How much electricity? Estimates vary, but the numbers are impressive. Digiconomist estimates that miners consume about as much electricity as the country of Qatar and require several thousands of times more electricity per transaction than do traditional electronic payment systems, such as Visa. Power Compare believes that miners consume more electricity on an annual basis than do 12 US states (Alaska, Hawaii, Idaho, Maine, Montana, New Hampshire, New Mexico, North Dakota, Rhode Island, South Dakota, Vermont, and Wyoming).

Is there cause for alarm?

No. The worriers are following a tradition of predicting catastrophes that never happen because markets adapt to changed circumstances.

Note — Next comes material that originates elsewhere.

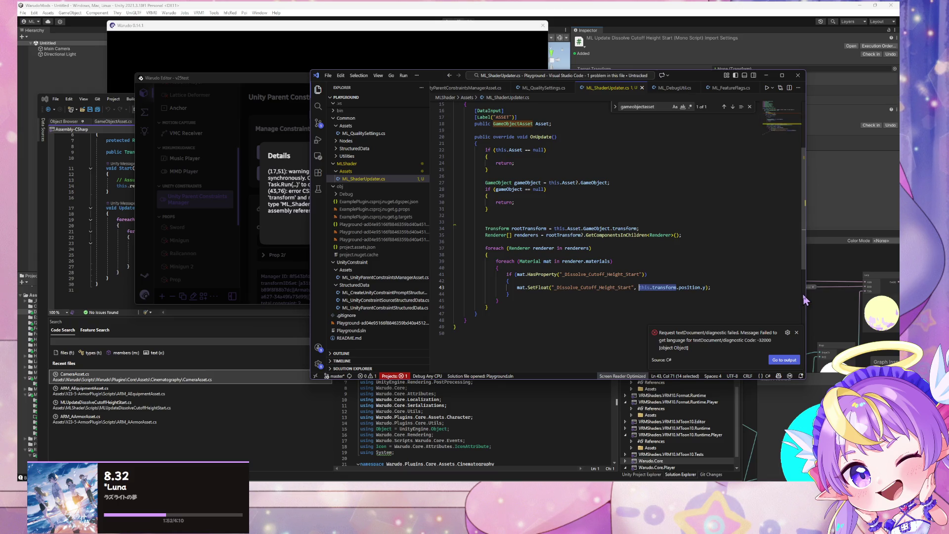
text(rootTransform)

One famous example of a fear being overhyped is the 1970s and ’80s fear of overpopulation. The hype led to a 1980 bet between biologist Paul Ehrlich (author of “The Population Bomb”) and economist Julian Simon on whether overpopulation would result in overconsumption, scarcity, and famine. Their wager was on the future prices of five metals whose prices would escalate if Ehrlich was right. He was not. Ehrlich’s fundamental error was that he failed to recognize that flexible markets, technological change, and human ingenuity resolve challenges.

The predictions about bitcoin’s energy problems include that same error and more. There are less energy intensive ways to validate transactions, which the bitcoin community could adopt if energy costs get too high. Miners have already found less energy-intensive computing technologies and could find more. And if bitcoin gets too costly to mine, it will be replaced by another cryptocurrency or other means for transactions.

Economists at the University of California at Berkeley worry that utility regulators misprice electricity, which creates subsidies for bitcoin. They are right that regulated electricity prices do not follow best practice in regulatory economics, but it is unclear that this constitutes inefficient subsidies to bitcoin given that the traditional financial system against which bitcoin competes is replete with its own subsidies and inefficiencies.

And then there is the problem of zeroing in on one aspect of a system and missing the bigger picture: If bitcoin is such an inefficient user of resources, why are its overall costs so much lower than many of those of the traditional financial system?

So when considering the forecasts of doom, it is important to remember that people respond to incentives to solve problems and that flexible markets empower innovations.